Pauline Marois nie ce « deal » et Jean-Lavallée ne s’en souvient plus. Un public en délire qui a halluciné des écoutes électroniques il faut croire.
Ainsi, bien que Jean-Lavallé ne se souvient plus d’avoir mentionné un tel « deal », qu’il affirme qu’aucune de ses futures rencontres avec « ses amis du PQ » ne s’est concrétisée et que Pauline nie la présence de ce « deal », la police semble tout de même avoir mis le doigt sur des écoutes qui rendent compte d’une complicité entre les hauts dirigeants de la FTQ et du PQ, mais surtout que ces hauts dirigeants cherchaient à tout prix à empêcher une enquête sur leurs activités.

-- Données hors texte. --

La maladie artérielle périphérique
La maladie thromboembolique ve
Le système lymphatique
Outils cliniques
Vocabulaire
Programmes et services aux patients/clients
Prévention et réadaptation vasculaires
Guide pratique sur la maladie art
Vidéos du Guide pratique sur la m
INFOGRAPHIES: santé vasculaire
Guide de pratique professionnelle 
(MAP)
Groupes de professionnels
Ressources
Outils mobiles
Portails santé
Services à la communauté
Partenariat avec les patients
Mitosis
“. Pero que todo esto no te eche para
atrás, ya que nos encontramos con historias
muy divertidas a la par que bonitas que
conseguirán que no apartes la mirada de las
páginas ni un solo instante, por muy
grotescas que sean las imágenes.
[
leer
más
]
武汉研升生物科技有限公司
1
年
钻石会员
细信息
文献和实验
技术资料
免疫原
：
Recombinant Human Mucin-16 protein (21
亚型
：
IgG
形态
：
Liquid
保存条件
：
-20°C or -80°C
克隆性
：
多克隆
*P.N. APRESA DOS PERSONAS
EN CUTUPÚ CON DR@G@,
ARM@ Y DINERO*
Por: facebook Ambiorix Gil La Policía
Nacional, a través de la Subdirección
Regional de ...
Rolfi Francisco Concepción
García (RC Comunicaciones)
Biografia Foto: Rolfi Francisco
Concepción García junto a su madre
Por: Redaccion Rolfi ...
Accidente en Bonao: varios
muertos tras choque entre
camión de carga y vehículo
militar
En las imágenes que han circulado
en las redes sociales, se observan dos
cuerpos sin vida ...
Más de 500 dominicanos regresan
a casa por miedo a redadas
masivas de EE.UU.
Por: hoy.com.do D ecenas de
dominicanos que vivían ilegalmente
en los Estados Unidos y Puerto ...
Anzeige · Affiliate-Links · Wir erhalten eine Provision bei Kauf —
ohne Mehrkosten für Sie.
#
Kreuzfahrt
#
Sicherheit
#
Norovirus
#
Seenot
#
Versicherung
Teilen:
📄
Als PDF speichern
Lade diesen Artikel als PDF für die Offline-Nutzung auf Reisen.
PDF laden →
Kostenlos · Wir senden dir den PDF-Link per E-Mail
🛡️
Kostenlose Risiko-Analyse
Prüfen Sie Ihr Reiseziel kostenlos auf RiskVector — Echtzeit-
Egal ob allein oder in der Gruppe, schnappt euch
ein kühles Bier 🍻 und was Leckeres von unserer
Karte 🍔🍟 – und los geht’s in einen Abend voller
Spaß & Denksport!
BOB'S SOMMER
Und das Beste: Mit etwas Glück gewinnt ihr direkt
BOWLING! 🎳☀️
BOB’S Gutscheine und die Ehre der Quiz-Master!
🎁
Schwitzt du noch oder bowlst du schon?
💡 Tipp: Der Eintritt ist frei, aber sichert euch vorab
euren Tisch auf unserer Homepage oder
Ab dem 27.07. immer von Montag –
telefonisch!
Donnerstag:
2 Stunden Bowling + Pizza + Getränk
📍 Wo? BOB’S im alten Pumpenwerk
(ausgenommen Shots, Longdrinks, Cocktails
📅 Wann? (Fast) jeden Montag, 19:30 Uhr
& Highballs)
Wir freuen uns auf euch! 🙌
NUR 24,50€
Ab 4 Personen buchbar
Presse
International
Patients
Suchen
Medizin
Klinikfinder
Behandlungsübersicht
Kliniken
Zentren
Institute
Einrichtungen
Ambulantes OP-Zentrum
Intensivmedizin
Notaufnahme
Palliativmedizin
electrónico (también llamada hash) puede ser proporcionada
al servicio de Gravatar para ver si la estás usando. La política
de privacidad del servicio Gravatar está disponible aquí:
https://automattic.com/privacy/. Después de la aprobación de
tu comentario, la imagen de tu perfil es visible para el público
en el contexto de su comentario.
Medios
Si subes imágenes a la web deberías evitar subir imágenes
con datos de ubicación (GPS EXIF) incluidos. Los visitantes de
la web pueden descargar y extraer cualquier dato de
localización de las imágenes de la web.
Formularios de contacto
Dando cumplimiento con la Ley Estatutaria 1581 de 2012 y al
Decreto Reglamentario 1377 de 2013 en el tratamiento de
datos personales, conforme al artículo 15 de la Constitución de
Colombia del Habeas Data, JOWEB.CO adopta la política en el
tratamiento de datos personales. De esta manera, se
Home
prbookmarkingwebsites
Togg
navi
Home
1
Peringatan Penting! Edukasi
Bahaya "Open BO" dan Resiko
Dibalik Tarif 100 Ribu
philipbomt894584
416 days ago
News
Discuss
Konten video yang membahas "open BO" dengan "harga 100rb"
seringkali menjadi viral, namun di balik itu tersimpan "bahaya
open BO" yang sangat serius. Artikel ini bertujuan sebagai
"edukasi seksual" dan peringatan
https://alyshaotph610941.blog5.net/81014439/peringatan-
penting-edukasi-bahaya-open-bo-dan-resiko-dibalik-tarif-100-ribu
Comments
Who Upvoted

Difficile d’en tirer des conclusions après tout cela, mais il est tout de même ironique que cette commission qui a été poussée par le PQ, pour qui à l’origine sa position sur sa tenue était ambiguë, en résulte à des brèches compromettantes sur le PQ lui-même. Pourrait-on dire dans ce cas-ci, sans prétendre que ceux-ci forment un tout homogène, que les représentations de la force de l’État, la police, sont venues contraindre les représentants politiques mêmes de l’État, soit le PQ?